The free 3'- OH of this RNA primer provides the initiation point for the synthesis of new DNA strand. DNA polymerase III adds deoxyribonucleotides to the 3'- OH group of the last ribonucleotide of the RNA primer.

DNA polymerase I catalyzes the removal of the RNA primers by the concerted action of its 5'to 3' exonuclease activity and its 5'to 3' polymerase activity.

DNA poly III progressively adds deoxyribonucleotides to the free 3'- OH of this growing polynucleotide chain according to the base pairing rules (A=T; G=C). Consequently, the replication of 3' to 5' strand of a DNA molecule proceeds continuously.   

Because both strands of a DNA molecule are antiparallel, i.e., run in opposite directions, this creates a problem. When the two strands unwind at the replication fork the leading strands faces the DNA polymerase in correct 5’ to 3’ direction, so that the synthesis of a long continuous complementary strand takes place.

 On the lagging strand this is not possible; therefore, replication proceeds in a discontinuous way,  synthesizing short segments of DNA (always in the 5’→3’ direction) called the okazaki fragments.

These segments are then joined together by the action of a DNA ligase. This short discontinuous DNA segments were discovered by T. Okasaki, who exposed bacteria to ³H -thymidine for a few seconds and found that fragments of DNA 1000 - 2000 nucleotides long. These fragments were called Okasaki  fragments after their discoverer. These are only 200 nucleotides long in eukaryotes.

 DNA polymerases can only elongate a primer molecule; they cannot start a new chain by themselves.  This poses a problem when initiating each Okasaki fragment, which is solved by synthesizing a short segment of RNA that acts as the primer.

 Each Okasaki fragment starts with an RNA segment. RNA is used (instead of DNA) because it  immediately provides a ‘tag’ indicating that this part of the molecule has not yet been subjected to the proofreading  mechanism and must be replaced.

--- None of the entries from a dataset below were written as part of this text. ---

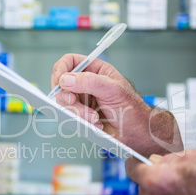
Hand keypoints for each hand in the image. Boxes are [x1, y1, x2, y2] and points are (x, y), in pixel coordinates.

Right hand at [51, 54, 182, 155]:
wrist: (135, 132)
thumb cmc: (131, 107)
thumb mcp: (112, 89)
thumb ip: (89, 82)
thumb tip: (65, 79)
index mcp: (94, 70)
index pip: (69, 61)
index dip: (61, 69)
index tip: (59, 80)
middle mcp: (85, 84)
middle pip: (61, 84)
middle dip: (67, 96)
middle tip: (74, 102)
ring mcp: (81, 100)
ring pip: (63, 103)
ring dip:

This RNA segment is subsequently removed by repair enzymes, the gap is filled by DNA polymerase, and then joined to the neighbouring Okasaki fragment by a DNA ligase to form a long polynucleotide chain.

 The rate of movement of a replication fork in E.coli is about 10⁵  base pairs per minute. In eukaryotes the polymerases are much less active and the rate ranges from 500 to 5000 base pairs per minute.

 In E.coli, the termination is signalled by specific sequences called ter elements. They serve as binding site for protein Tus. The Tus protein binds to ter element and stops helicase enzymes from unwinding DNA. This stops the movement of the replication fork.